Reportedly, several employees received a pop-up message requesting ransom in the form of Bitcoin to prevent the spread of the virus. Staff were forced to shut down their machines entirely and providers were forced on to paper records.
According to Definitive Healthcare, MedStar Health providers use Cerner EHR technology. A spokeperson from the EHR company provided an official statement noting that the MedStar Health EHR system was not accessed in the attack:
While all systems were taken offline as a precaution, Cerner solutions — including the MedConnect EHR system — were not penetrated. The MedConnect system is now online at limited facilities, and we continue to work closely with our client as the broader IT framework is brought back online.
The health system took to social media to alert patients to situation, posting the following message to its Facebook page:
Early this morning, MedStar Health's IT system was affected by a virus that prevents certain users from logging-in to our system. MedStar acted quickly with a decision to take down all system interfaces to prevent the virus from spreading throughout the organization. We are working with our IT and Cyber-security partners to fully assess and address the situation.

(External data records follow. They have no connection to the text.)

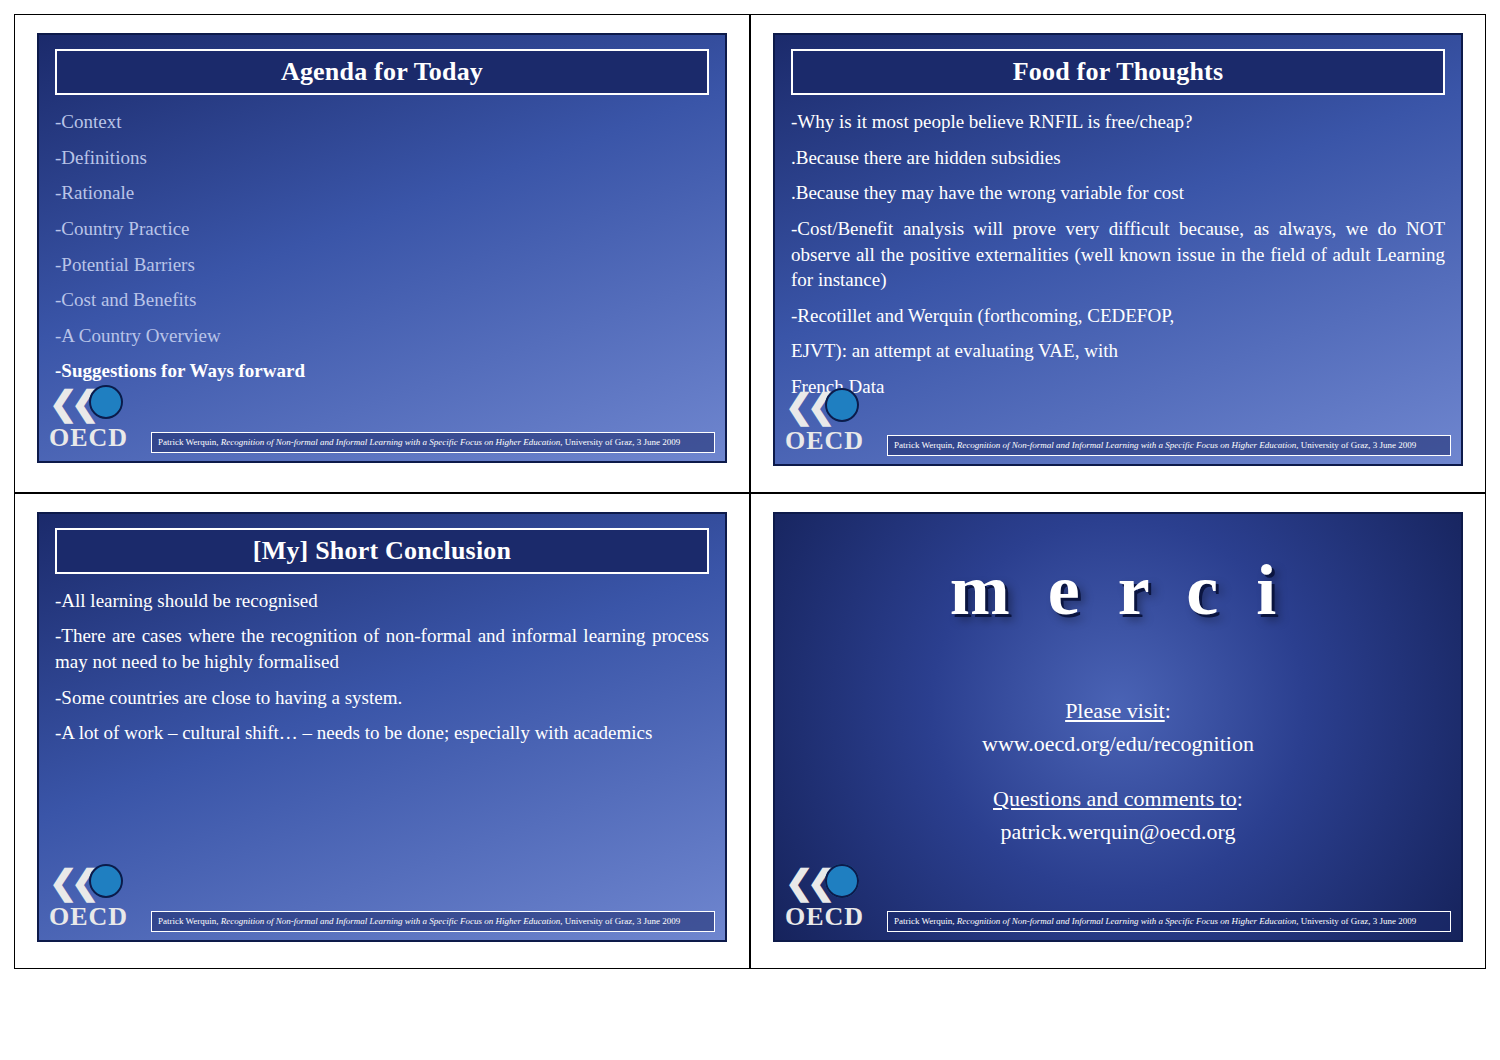Agenda for Today
-Context
-Definitions
-Rationale
-Country Practice
-Potential Barriers
-Cost and Benefits
-A Country Overview
-Suggestions for Ways forward
❮❮ OECD
Patrick Werquin, Recognition of Non-formal and Informal Learning with a Specific Focus on Higher Education, University of Graz, 3 June 2009
Food for Thoughts
-Why is it most people believe RNFIL is free/cheap?
.Because there are hidden subsidies
.Because they may have the wrong variable for cost
-Cost/Benefit analysis will prove very difficult because, as always, we do NOT observe all the positive externalities (well known issue in the field of adult Learning for instance)
-Recotillet and Werquin (forthcoming, CEDEFOP,
EJVT): an attempt at evaluating VAE, with
French Data
❮❮ OECD
Patrick Werquin, Recognition of Non-formal and Informal Learning with a Specific Focus on Higher Education, University of Graz, 3 June 2009
[My] Short Conclusion
-All learning should be recognised
-There are cases where the recognition of non-formal and informal learning process may not need to be highly formalised
-Some countries are close to having a system.
-A lot of work – cultural shift… – needs to be done; especially with academics
❮❮ OECD
Patrick Werquin, Recognition of Non-formal and Informal Learning with a Specific Focus on Higher Education, University of Graz, 3 June 2009
m e r c i
Please visit:
www.oecd.org/edu/recognition
Questions and comments to:
patrick.werquin@oecd.org
❮❮ OECD
Patrick Werquin, Recognition of Non-formal and Informal Learning with a Specific Focus on Higher Education, University of Graz, 3 June 2009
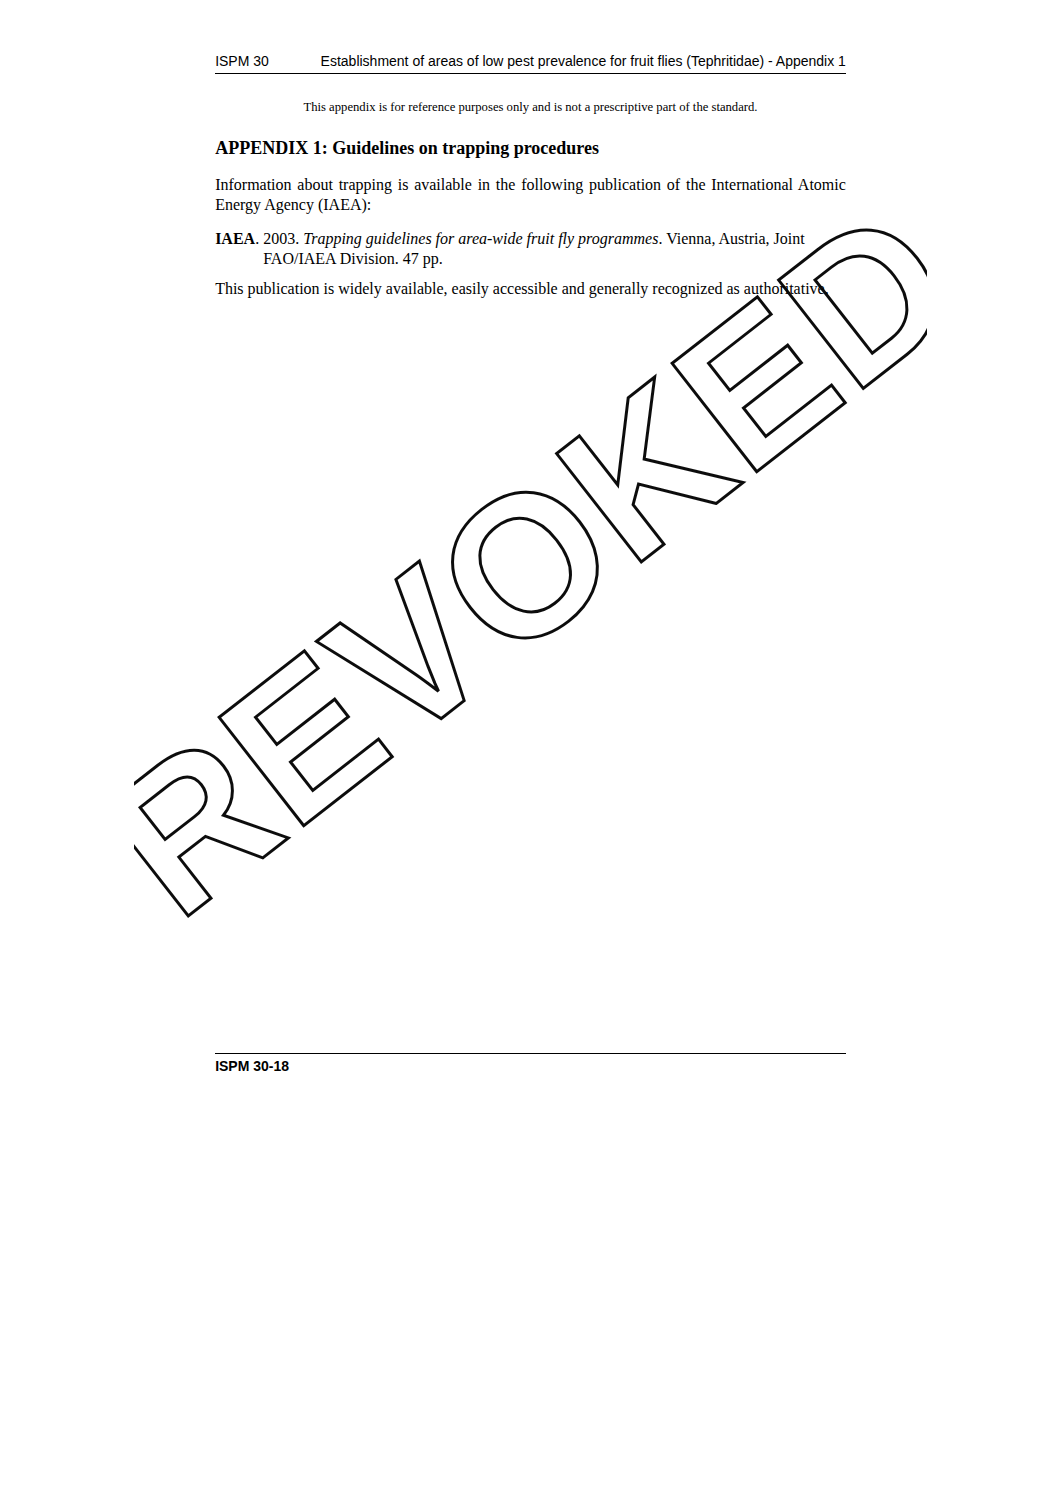ISPM 30
Establishment of areas of low pest prevalence for fruit flies (Tephritidae) - Appendix 1
REVOKED
This appendix is for reference purposes only and is not a prescriptive part of the standard.
APPENDIX 1: Guidelines on trapping procedures
Information about trapping is available in the following publication of the International Atomic Energy Agency (IAEA):
IAEA. 2003. Trapping guidelines for area-wide fruit fly programmes. Vienna, Austria, Joint FAO/IAEA Division. 47 pp.
This publication is widely available, easily accessible and generally recognized as authoritative.
ISPM 30-18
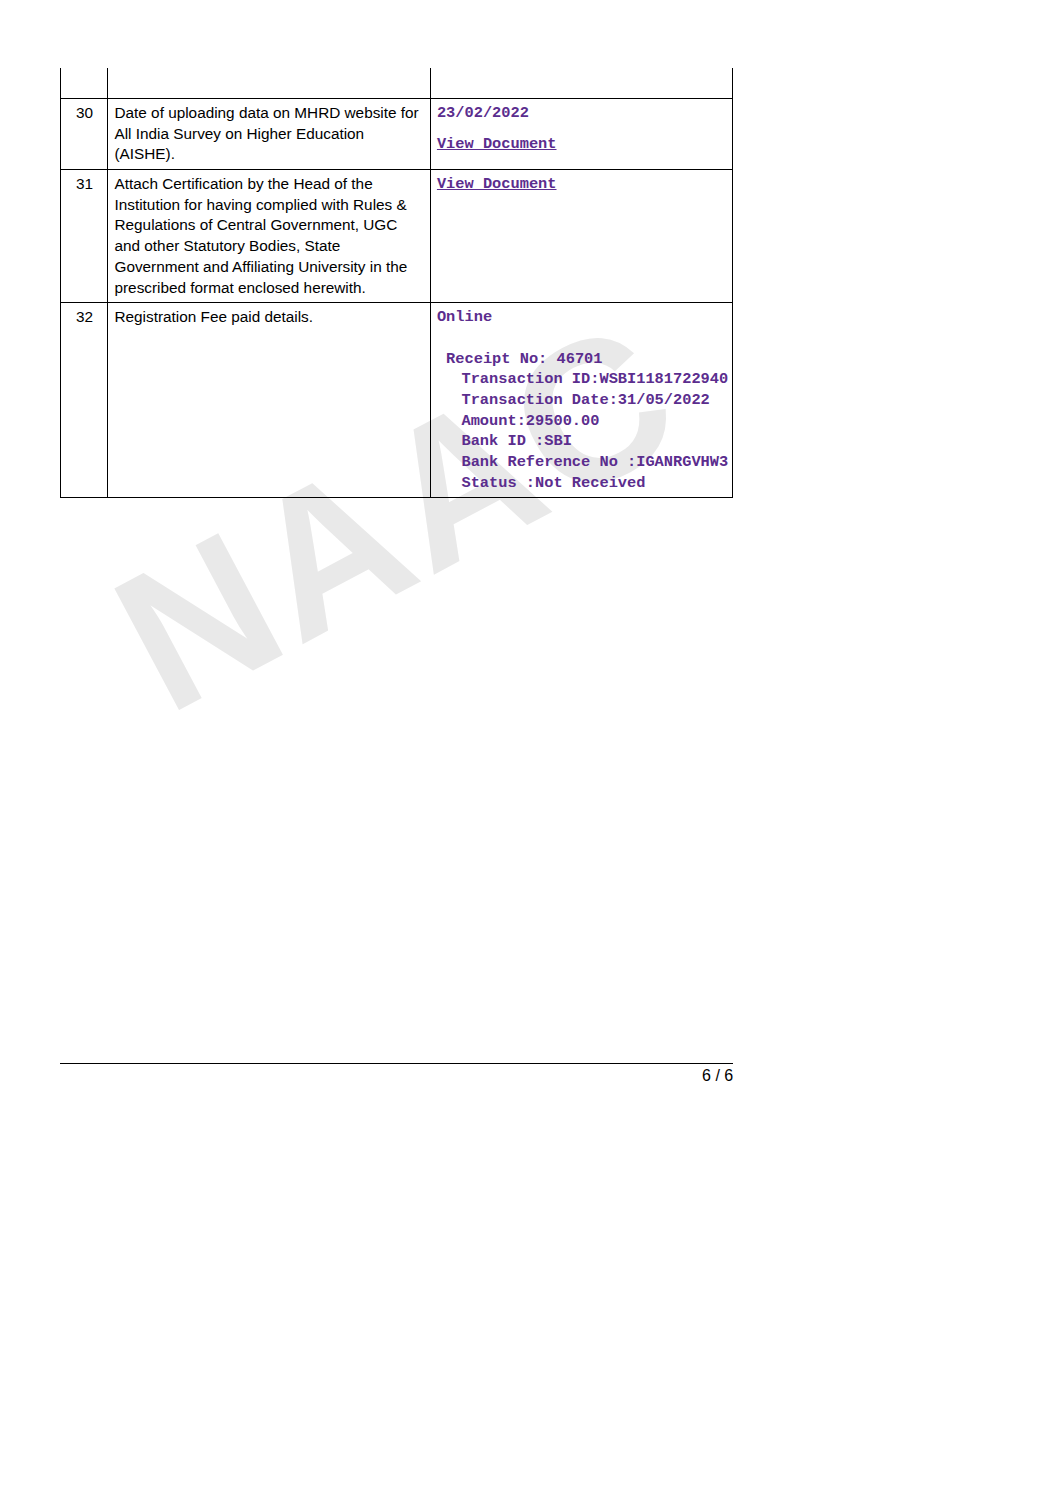NAAC
| 30 | Date of uploading data on MHRD website for All India Survey on Higher Education (AISHE). | 23/02/2022 View Document |
| 31 | Attach Certification by the Head of the Institution for having complied with Rules & Regulations of Central Government, UGC and other Statutory Bodies, State Government and Affiliating University in the prescribed format enclosed herewith. | View Document |
| 32 | Registration Fee paid details. | Online Receipt No: 46701 Transaction ID:WSBI1181722940 Transaction Date:31/05/2022 Amount:29500.00 Bank ID :SBI Bank Reference No :IGANRGVHW3 Status :Not Received |
6 / 6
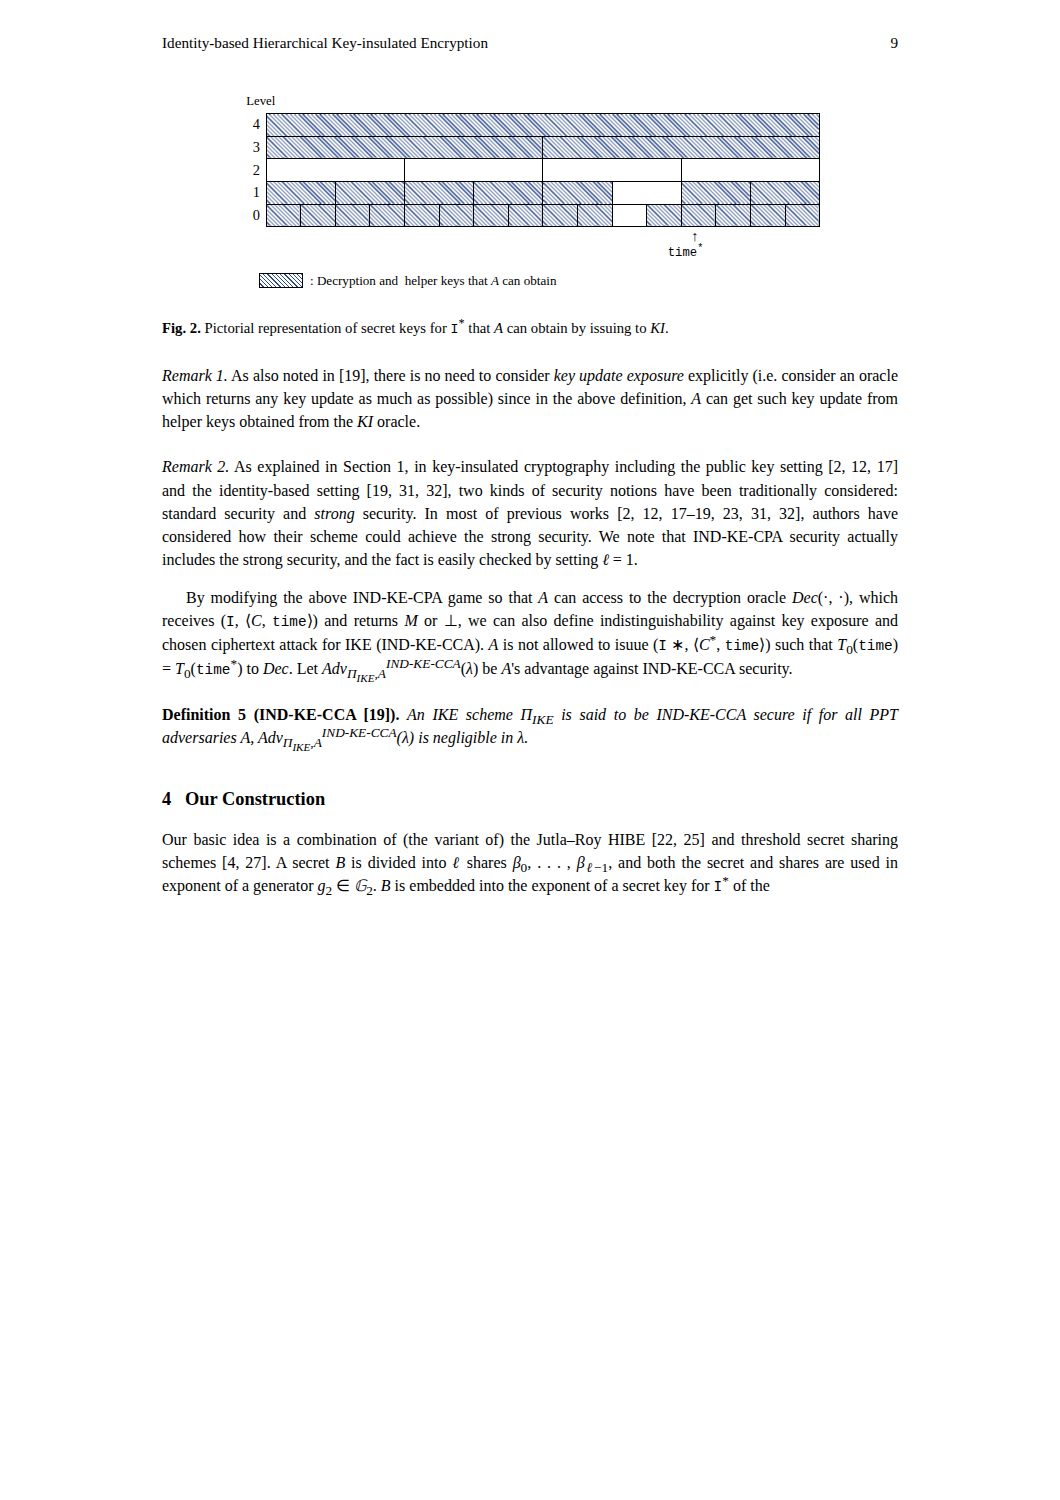Identity-based Hierarchical Key-insulated Encryption 9
Level
| 4 | |
| 3 | | |
| 2 | | | | |
| 1 | | | | | | | | |
| 0 | | | | | | | | | | | | | | | | |
↑
time*
: Decryption and helper keys that A can obtain
Fig. 2. Pictorial representation of secret keys for I* that A can obtain by issuing to KI.
Remark 1. As also noted in [19], there is no need to consider key update exposure explicitly (i.e. consider an oracle which returns any key update as much as possible) since in the above definition, A can get such key update from helper keys obtained from the KI oracle.
Remark 2. As explained in Section 1, in key-insulated cryptography including the public key setting [2, 12, 17] and the identity-based setting [19, 31, 32], two kinds of security notions have been traditionally considered: standard security and strong security. In most of previous works [2, 12, 17–19, 23, 31, 32], authors have considered how their scheme could achieve the strong security. We note that IND-KE-CPA security actually includes the strong security, and the fact is easily checked by setting ℓ = 1.
By modifying the above IND-KE-CPA game so that A can access to the decryption oracle Dec(·, ·), which receives (I, ⟨C, time⟩) and returns M or ⊥, we can also define indistinguishability against key exposure and chosen ciphertext attack for IKE (IND-KE-CCA). A is not allowed to isuue (I ∗, ⟨C*, time⟩) such that T0(time) = T0(time*) to Dec. Let AdvΠIKE,AIND-KE-CCA(λ) be A's advantage against IND-KE-CCA security.
Definition 5 (IND-KE-CCA [19]). An IKE scheme ΠIKE is said to be IND-KE-CCA secure if for all PPT adversaries A, AdvΠIKE,AIND-KE-CCA(λ) is negligible in λ.
4 Our Construction
Our basic idea is a combination of (the variant of) the Jutla–Roy HIBE [22, 25] and threshold secret sharing schemes [4, 27]. A secret B is divided into ℓ shares β0, . . . , βℓ−1, and both the secret and shares are used in exponent of a generator g2 ∈ 𝔾2. B is embedded into the exponent of a secret key for I* of the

Currently, all of our clinical facilities remain open and functioning. We have no evidence that information has been compromised. The organization has moved to back-up systems paper transactions where necessary.
And a similar one to Twitter:
Networks temporarily shut down to prevent virus spread. We have no evidence of compromised information. All facilities remain open.— MedStar Health (@MedStarHealth) March 28, 2016
Just last month, Hollywood Presbyterian Medical Center agreed to pay $17,000 to resolve a ransomware attack that encrypted its EHR data until the demanded the sum of money for an encryption key was met. HPMC discovered the attack on February 5 when reports about issues accessing the hospital network began to emerge, eventually determining malware to be the cause. Ten days later, the hospital EHR system was back online and purged of malware.
The Institute for Critical Infrastructure Technology (ICIT), which dubbed 2016 "the year of ransomware," describes ransomware attacks as the latest attempt to take advantage of the human element.
“Ransomware is less about technological sophistication and more about exploitation of the human element. Simply, it is a digital spin on a centuries old criminal tactic, ” the group said in a recent report.
“Ransomware criminals concern themselves with what they can disrupt,” it continued. “Business operations grind to a halt until the system is restored or replaced. Moreover, unlike traditional malware actors, ransomware criminals can achieve some profit from targeting any system: mobile devices, personal computers, industrial control systems, refrigerators, portable hard drives, etc.”
The EHR downtime caused by the MedStar Health attack highlights the necessity for providers to maintain backup records, a requirement for maintaining HIPAA compliance. Fortunately for MedStar Health patients, the health system had the right plans in place to handle the situation.